## Saved data entries
○ ○ ○ ○

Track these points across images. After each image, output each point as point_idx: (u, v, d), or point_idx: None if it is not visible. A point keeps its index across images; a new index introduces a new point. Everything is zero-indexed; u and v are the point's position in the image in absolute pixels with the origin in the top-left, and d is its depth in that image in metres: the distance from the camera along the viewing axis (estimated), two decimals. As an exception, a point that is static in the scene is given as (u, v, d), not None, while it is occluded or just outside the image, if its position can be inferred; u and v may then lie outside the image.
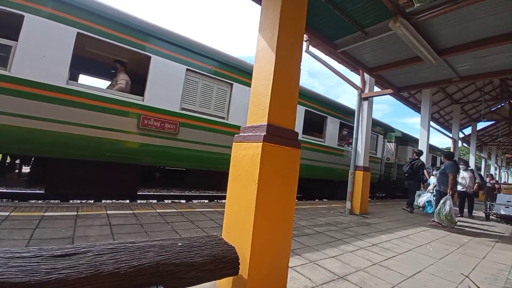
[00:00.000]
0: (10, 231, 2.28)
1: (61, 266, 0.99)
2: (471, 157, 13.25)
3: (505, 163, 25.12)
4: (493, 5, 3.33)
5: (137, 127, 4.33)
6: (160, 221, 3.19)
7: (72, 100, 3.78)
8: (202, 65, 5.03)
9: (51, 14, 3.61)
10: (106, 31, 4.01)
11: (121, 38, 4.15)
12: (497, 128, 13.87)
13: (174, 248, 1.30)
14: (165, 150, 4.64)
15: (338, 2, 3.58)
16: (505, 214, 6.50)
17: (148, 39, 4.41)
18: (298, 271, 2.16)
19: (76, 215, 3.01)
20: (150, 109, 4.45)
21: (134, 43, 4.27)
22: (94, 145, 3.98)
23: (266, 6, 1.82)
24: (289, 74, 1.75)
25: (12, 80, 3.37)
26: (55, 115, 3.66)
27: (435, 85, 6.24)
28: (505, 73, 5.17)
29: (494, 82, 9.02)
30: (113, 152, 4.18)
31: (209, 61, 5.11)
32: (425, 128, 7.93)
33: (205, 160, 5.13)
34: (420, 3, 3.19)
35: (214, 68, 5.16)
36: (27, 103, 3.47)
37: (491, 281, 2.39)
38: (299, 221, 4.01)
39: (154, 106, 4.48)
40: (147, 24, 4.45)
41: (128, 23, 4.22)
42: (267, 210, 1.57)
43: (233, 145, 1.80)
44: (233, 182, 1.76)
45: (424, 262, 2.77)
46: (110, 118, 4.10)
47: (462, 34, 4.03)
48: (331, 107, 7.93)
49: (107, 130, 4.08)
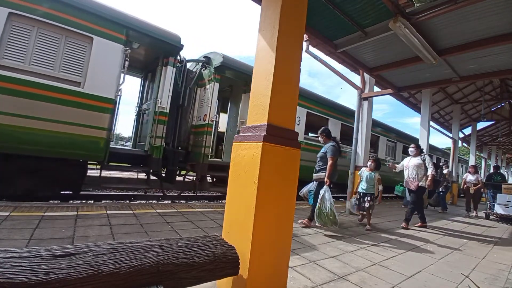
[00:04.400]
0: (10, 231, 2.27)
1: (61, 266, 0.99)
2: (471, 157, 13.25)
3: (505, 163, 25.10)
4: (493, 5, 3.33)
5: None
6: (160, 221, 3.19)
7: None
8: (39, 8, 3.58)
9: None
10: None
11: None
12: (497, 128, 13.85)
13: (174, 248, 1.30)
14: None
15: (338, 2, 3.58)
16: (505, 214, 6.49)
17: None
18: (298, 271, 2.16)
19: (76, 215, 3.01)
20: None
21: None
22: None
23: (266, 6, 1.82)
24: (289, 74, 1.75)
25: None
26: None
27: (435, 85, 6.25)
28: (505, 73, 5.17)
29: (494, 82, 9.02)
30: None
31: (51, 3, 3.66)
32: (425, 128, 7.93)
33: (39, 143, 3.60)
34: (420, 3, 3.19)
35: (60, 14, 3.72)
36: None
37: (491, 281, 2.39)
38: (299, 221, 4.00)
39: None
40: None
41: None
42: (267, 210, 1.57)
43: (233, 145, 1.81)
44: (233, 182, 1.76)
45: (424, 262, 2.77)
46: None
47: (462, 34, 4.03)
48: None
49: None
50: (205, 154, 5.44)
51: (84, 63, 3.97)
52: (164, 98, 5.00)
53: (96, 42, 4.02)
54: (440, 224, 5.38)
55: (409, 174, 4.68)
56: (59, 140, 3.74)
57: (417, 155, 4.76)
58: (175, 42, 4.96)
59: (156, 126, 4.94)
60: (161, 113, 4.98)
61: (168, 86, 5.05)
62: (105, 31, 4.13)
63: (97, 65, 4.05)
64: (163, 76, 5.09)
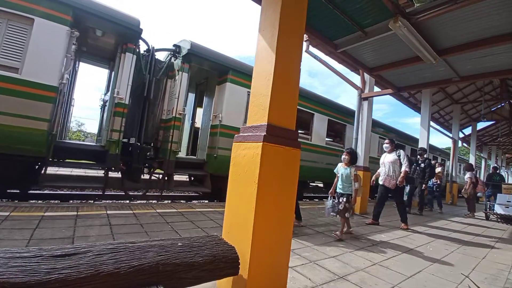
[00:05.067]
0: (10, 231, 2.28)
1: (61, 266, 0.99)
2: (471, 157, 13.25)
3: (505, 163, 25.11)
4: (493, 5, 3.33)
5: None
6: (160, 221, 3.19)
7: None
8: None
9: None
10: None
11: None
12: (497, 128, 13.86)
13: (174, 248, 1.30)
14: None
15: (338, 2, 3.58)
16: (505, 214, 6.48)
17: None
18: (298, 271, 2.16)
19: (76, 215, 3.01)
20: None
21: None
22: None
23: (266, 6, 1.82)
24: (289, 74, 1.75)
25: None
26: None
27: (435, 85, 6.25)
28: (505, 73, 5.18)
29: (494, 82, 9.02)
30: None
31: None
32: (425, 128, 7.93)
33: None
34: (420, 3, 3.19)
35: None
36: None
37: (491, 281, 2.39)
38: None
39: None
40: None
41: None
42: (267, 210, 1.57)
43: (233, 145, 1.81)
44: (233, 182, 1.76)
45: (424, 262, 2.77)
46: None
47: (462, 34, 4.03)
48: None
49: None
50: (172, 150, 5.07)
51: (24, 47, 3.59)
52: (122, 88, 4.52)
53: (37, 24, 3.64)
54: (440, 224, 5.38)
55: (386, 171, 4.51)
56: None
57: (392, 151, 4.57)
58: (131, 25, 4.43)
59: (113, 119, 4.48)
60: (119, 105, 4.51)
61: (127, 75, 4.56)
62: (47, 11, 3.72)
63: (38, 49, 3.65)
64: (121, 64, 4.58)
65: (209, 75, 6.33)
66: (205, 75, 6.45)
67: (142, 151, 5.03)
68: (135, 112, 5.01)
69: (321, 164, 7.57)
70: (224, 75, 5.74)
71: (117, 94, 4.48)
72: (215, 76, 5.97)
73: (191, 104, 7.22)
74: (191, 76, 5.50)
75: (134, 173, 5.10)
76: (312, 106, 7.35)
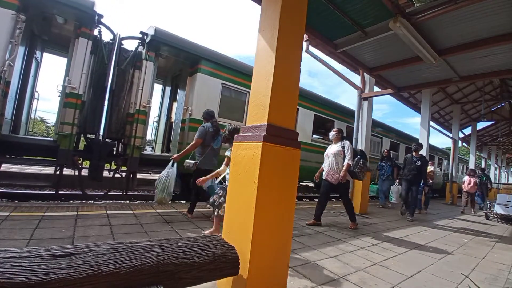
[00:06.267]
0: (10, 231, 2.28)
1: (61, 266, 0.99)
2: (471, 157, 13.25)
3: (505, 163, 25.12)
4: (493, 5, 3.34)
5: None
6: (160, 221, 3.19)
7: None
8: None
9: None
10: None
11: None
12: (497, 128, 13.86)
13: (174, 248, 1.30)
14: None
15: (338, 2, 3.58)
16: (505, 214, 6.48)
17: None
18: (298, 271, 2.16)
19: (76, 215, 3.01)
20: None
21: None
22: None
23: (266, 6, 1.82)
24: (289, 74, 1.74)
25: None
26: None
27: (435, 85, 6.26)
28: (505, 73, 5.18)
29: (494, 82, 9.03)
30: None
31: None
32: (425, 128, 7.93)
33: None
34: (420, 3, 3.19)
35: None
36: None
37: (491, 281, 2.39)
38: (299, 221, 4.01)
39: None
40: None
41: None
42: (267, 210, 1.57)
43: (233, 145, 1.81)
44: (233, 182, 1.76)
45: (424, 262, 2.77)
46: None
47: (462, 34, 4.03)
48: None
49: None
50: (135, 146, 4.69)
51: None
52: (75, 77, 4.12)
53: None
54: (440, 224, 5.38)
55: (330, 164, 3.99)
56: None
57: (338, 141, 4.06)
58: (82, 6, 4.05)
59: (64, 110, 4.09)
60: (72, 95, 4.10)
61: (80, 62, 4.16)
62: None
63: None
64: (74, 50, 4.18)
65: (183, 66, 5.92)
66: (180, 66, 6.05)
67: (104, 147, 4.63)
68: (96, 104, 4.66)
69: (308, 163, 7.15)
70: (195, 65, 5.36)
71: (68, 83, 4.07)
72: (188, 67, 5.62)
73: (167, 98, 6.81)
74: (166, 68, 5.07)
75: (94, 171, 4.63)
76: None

○ ○ ○ ○

## What the exercise asks
Keep the pictures out while you retype all of the data above exactly as it appears.

## Exercise answer
Track these points across images. After each image, output each point as point_idx: (u, v, d), or point_idx: None if it is not visible. A point keeps its index across images; a new index introduces a new point. Everything is zero-indexed; u and v are the point's position in the image in absolute pixels with the origin in the top-left, and d is its depth in that image in metres: the distance from the camera along the viewing axis (estimated), two decimals. As an exception, a point that is static in the scene is given as (u, v, d), not None, while it is occluded or just outside the image, if its position can be inferred; u and v may then lie outside the image.
[00:00.000]
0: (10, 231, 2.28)
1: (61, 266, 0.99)
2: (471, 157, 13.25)
3: (505, 163, 25.12)
4: (493, 5, 3.33)
5: (137, 127, 4.33)
6: (160, 221, 3.19)
7: (72, 100, 3.78)
8: (202, 65, 5.03)
9: (51, 14, 3.61)
10: (106, 31, 4.01)
11: (121, 38, 4.15)
12: (497, 128, 13.87)
13: (174, 248, 1.30)
14: (165, 150, 4.64)
15: (338, 2, 3.58)
16: (505, 214, 6.50)
17: (148, 39, 4.41)
18: (298, 271, 2.16)
19: (76, 215, 3.01)
20: (150, 109, 4.45)
21: (134, 43, 4.27)
22: (94, 145, 3.98)
23: (266, 6, 1.82)
24: (289, 74, 1.75)
25: (12, 80, 3.37)
26: (55, 115, 3.66)
27: (435, 85, 6.24)
28: (505, 73, 5.17)
29: (494, 82, 9.02)
30: (113, 152, 4.18)
31: (209, 61, 5.11)
32: (425, 128, 7.93)
33: (205, 160, 5.13)
34: (420, 3, 3.19)
35: (214, 68, 5.16)
36: (27, 103, 3.47)
37: (491, 281, 2.39)
38: (299, 221, 4.01)
39: (154, 106, 4.48)
40: (147, 24, 4.45)
41: (128, 23, 4.22)
42: (267, 210, 1.57)
43: (233, 145, 1.80)
44: (233, 182, 1.76)
45: (424, 262, 2.77)
46: (110, 118, 4.10)
47: (462, 34, 4.03)
48: (331, 107, 7.93)
49: (107, 130, 4.08)
[00:04.400]
0: (10, 231, 2.27)
1: (61, 266, 0.99)
2: (471, 157, 13.25)
3: (505, 163, 25.10)
4: (493, 5, 3.33)
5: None
6: (160, 221, 3.19)
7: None
8: (39, 8, 3.58)
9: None
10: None
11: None
12: (497, 128, 13.85)
13: (174, 248, 1.30)
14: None
15: (338, 2, 3.58)
16: (505, 214, 6.49)
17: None
18: (298, 271, 2.16)
19: (76, 215, 3.01)
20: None
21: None
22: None
23: (266, 6, 1.82)
24: (289, 74, 1.75)
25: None
26: None
27: (435, 85, 6.25)
28: (505, 73, 5.17)
29: (494, 82, 9.02)
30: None
31: (51, 3, 3.66)
32: (425, 128, 7.93)
33: (39, 143, 3.60)
34: (420, 3, 3.19)
35: (60, 14, 3.72)
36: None
37: (491, 281, 2.39)
38: (299, 221, 4.00)
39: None
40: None
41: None
42: (267, 210, 1.57)
43: (233, 145, 1.81)
44: (233, 182, 1.76)
45: (424, 262, 2.77)
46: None
47: (462, 34, 4.03)
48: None
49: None
50: (205, 154, 5.44)
51: (84, 63, 3.97)
52: (164, 98, 5.00)
53: (96, 42, 4.02)
54: (440, 224, 5.38)
55: (409, 174, 4.68)
56: (59, 140, 3.74)
57: (417, 155, 4.76)
58: (175, 42, 4.96)
59: (156, 126, 4.94)
60: (161, 113, 4.98)
61: (168, 86, 5.05)
62: (105, 31, 4.13)
63: (97, 65, 4.05)
64: (163, 76, 5.09)
[00:05.067]
0: (10, 231, 2.28)
1: (61, 266, 0.99)
2: (471, 157, 13.25)
3: (505, 163, 25.11)
4: (493, 5, 3.33)
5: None
6: (160, 221, 3.19)
7: None
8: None
9: None
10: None
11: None
12: (497, 128, 13.86)
13: (174, 248, 1.30)
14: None
15: (338, 2, 3.58)
16: (505, 214, 6.48)
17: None
18: (298, 271, 2.16)
19: (76, 215, 3.01)
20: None
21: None
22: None
23: (266, 6, 1.82)
24: (289, 74, 1.75)
25: None
26: None
27: (435, 85, 6.25)
28: (505, 73, 5.18)
29: (494, 82, 9.02)
30: None
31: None
32: (425, 128, 7.93)
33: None
34: (420, 3, 3.19)
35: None
36: None
37: (491, 281, 2.39)
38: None
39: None
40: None
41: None
42: (267, 210, 1.57)
43: (233, 145, 1.81)
44: (233, 182, 1.76)
45: (424, 262, 2.77)
46: None
47: (462, 34, 4.03)
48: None
49: None
50: (172, 150, 5.07)
51: (24, 47, 3.59)
52: (122, 88, 4.52)
53: (37, 24, 3.64)
54: (440, 224, 5.38)
55: (386, 171, 4.51)
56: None
57: (392, 151, 4.57)
58: (131, 25, 4.43)
59: (113, 119, 4.48)
60: (119, 105, 4.51)
61: (127, 75, 4.56)
62: (47, 11, 3.72)
63: (38, 49, 3.65)
64: (121, 64, 4.58)
65: (209, 75, 6.33)
66: (205, 75, 6.45)
67: (142, 151, 5.03)
68: (135, 112, 5.01)
69: (321, 164, 7.57)
70: (224, 75, 5.74)
71: (117, 94, 4.48)
72: (215, 76, 5.97)
73: (191, 104, 7.22)
74: (191, 76, 5.50)
75: (134, 173, 5.10)
76: (312, 106, 7.35)
[00:06.267]
0: (10, 231, 2.28)
1: (61, 266, 0.99)
2: (471, 157, 13.25)
3: (505, 163, 25.12)
4: (493, 5, 3.34)
5: None
6: (160, 221, 3.19)
7: None
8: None
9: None
10: None
11: None
12: (497, 128, 13.86)
13: (174, 248, 1.30)
14: None
15: (338, 2, 3.58)
16: (505, 214, 6.48)
17: None
18: (298, 271, 2.16)
19: (76, 215, 3.01)
20: None
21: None
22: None
23: (266, 6, 1.82)
24: (289, 74, 1.74)
25: None
26: None
27: (435, 85, 6.26)
28: (505, 73, 5.18)
29: (494, 82, 9.03)
30: None
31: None
32: (425, 128, 7.93)
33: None
34: (420, 3, 3.19)
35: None
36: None
37: (491, 281, 2.39)
38: (299, 221, 4.01)
39: None
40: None
41: None
42: (267, 210, 1.57)
43: (233, 145, 1.81)
44: (233, 182, 1.76)
45: (424, 262, 2.77)
46: None
47: (462, 34, 4.03)
48: None
49: None
50: (135, 146, 4.69)
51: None
52: (75, 77, 4.12)
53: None
54: (440, 224, 5.38)
55: (330, 164, 3.99)
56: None
57: (338, 141, 4.06)
58: (82, 6, 4.05)
59: (64, 110, 4.09)
60: (72, 95, 4.10)
61: (80, 62, 4.16)
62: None
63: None
64: (74, 50, 4.18)
65: (183, 66, 5.92)
66: (180, 66, 6.05)
67: (104, 147, 4.63)
68: (96, 104, 4.66)
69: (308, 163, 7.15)
70: (195, 65, 5.36)
71: (68, 83, 4.07)
72: (188, 67, 5.62)
73: (167, 98, 6.81)
74: (166, 68, 5.07)
75: (94, 171, 4.63)
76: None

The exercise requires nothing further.